begin Excerpted text

= Değirmentepe =

Archaeological site in Turkey

Değirmentepe or Değirmentepe Hüyük is an archaeological site which is located at 50 km north of the river Euphrates and at 24 km in the northeast of Malatya province in eastern Anatolia. It is now submerged in the reservoir area of the Karakaya and Atatürk dams. Rescue excavations were undertaken in under the supervision of Ufuk Esin of Istanbul University and interrupted in by flooding of the dams.

==History==
Four archaeological layers whose dates are determined by techniques such as C14 and traces of fusion have been discovered in this mound:
1. Middle Ages (late Roman-Byzantine period)
2. Iron Age (1000 BCE)
3. Bronze Age ancient I (Karaz or Khirbet Kerak culture, end of 4th millennium-beginning of 3rd millennium BCE)
4. Chalcolithic Age (Ubaid period, second half of 5th millennium BCE.)

end Excerpted text

• [Goal A] Put the records, from their first line through the line containing "brown rectangle: rotated" inclusive, into a Markdown table with columns No. and Line, leaving out blank lines.
The Değirmentepe text and the records come from unrelated sources.

begin Records for this task

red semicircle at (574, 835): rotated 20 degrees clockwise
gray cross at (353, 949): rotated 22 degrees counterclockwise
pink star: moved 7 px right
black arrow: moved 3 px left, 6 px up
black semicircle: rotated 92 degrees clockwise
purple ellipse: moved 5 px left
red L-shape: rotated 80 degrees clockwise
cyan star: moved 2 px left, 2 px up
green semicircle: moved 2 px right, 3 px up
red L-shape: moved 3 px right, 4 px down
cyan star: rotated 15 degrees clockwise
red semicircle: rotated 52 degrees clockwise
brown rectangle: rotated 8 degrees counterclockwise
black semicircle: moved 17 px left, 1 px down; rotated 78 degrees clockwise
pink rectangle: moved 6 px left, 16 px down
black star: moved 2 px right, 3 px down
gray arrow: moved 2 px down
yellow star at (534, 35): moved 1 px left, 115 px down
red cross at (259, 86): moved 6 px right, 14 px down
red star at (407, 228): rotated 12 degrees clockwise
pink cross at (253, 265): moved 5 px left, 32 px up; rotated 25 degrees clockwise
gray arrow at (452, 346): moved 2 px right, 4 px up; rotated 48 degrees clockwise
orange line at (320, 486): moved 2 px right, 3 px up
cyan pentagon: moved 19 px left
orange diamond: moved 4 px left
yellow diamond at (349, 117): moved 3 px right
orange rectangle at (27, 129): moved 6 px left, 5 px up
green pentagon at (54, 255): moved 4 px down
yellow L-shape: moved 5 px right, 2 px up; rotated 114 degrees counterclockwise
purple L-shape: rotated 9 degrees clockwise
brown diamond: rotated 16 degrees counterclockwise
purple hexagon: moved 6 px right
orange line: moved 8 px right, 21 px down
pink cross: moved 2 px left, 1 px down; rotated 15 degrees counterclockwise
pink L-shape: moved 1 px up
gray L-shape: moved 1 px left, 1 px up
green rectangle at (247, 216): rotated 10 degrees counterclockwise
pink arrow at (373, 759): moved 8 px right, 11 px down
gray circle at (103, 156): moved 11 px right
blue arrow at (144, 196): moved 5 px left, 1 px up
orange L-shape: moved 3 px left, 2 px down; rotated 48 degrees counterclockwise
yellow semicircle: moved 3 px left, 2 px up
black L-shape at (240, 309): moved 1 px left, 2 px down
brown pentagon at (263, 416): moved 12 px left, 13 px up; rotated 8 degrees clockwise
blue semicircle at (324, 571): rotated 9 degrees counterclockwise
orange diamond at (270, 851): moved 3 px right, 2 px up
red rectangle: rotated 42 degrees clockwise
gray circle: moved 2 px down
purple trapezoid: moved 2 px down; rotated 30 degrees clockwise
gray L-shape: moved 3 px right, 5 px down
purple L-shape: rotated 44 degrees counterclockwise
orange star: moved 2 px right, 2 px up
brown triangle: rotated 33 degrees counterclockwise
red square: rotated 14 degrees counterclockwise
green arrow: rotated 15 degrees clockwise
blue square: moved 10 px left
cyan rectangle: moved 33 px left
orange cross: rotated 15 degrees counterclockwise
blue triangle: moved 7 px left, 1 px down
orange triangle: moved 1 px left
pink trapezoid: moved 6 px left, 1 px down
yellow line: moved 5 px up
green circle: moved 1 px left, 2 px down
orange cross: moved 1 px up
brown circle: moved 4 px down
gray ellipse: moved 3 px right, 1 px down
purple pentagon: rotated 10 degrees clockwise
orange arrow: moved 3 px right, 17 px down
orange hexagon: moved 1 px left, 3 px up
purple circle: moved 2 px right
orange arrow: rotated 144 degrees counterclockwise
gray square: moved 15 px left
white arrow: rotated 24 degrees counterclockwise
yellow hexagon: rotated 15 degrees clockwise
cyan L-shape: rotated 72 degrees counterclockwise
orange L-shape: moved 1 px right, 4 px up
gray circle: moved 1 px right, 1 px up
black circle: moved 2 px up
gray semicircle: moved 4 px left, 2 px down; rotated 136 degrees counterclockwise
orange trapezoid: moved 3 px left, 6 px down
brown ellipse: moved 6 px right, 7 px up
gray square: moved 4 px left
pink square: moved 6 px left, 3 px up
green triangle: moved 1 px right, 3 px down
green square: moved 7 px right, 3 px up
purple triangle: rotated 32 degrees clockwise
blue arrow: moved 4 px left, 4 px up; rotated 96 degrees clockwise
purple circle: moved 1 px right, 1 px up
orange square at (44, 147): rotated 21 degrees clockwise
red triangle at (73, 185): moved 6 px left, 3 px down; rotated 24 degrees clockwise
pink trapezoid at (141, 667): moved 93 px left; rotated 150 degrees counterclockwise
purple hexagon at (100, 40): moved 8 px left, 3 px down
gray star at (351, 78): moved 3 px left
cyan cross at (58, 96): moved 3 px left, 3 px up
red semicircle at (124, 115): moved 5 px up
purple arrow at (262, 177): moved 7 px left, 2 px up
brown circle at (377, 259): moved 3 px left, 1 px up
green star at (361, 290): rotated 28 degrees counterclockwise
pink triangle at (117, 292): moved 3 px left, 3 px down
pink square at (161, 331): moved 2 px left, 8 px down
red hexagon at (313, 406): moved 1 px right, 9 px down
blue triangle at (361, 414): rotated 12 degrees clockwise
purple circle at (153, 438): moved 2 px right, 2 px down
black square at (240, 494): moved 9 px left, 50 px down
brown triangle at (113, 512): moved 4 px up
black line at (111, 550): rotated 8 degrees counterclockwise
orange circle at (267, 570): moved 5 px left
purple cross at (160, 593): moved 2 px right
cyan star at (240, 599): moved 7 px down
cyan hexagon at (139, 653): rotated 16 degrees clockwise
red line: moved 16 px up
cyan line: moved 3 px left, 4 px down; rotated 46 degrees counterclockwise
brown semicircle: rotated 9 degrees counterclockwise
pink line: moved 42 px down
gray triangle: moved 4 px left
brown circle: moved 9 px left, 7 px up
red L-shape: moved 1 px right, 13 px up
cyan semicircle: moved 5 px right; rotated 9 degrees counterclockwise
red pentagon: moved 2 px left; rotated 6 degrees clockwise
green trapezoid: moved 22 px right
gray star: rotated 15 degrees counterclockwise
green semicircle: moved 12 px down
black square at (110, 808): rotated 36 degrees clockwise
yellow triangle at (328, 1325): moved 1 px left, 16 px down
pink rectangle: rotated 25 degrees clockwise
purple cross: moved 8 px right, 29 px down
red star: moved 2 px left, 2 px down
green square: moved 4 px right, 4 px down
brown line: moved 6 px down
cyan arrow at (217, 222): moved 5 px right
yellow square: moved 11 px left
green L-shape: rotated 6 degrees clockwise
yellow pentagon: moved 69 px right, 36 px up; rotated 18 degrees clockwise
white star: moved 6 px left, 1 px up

end Records for this task

• [Goal B] Write what follows in the Değirmentepe article, starting after its list of archaeological layers.

• [Result A]
| No. | Line |
|---|---|
| 1 | red semicircle at (574, 835): rotated 20 degrees clockwise |
| 2 | gray cross at (353, 949): rotated 22 degrees counterclockwise |
| 3 | pink star: moved 7 px right |
| 4 | black arrow: moved 3 px left, 6 px up |
| 5 | black semicircle: rotated 92 degrees clockwise |
| 6 | purple ellipse: moved 5 px left |
| 7 | red L-shape: rotated 80 degrees clockwise |
| 8 | cyan star: moved 2 px left, 2 px up |
| 9 | green semicircle: moved 2 px right, 3 px up |
| 10 | red L-shape: moved 3 px right, 4 px down |
| 11 | cyan star: rotated 15 degrees clockwise |
| 12 | red semicircle: rotated 52 degrees clockwise |
| 13 | brown rectangle: rotated 8 degrees counterclockwise |

• [Result B]
===Chalcolithic===
The Chalcolithic Değirmentepe level of Ubaid-4 of the second half of the Vth millennium BCE, of which the sites of Tülintepe, Seyh Hüyük, and Kurban Hüyük are contemporary, contain skeletons of adolescents with skull deformed. The remains of this cultural phase belonging to the Chalcolithic are relatively well preserved. However, serious damage caused by occasional flooding of the Euphrates did occur, especially on architectural structures and the cemetery. Cranial deformities are not observed on human remains discovered and identified in Iron Age periods and medieval levels from Değrentepe.

The Chalcolithic period of this ancient village is characterized by rectangular mud brick houses that communicate with each other. We see the appearance of domestic animals such as dogs, sheep, goats, pigs, and Bovinae than at the beginning of the Chalcolithic. barley, wheat, oats, and peas were the most commonly cultivated plants.

Many ceramics characteristic of Ubaid culture have been found at the site. Archaeologists have discovered 450 sealings there which indicate intensive commercial activities, and production management.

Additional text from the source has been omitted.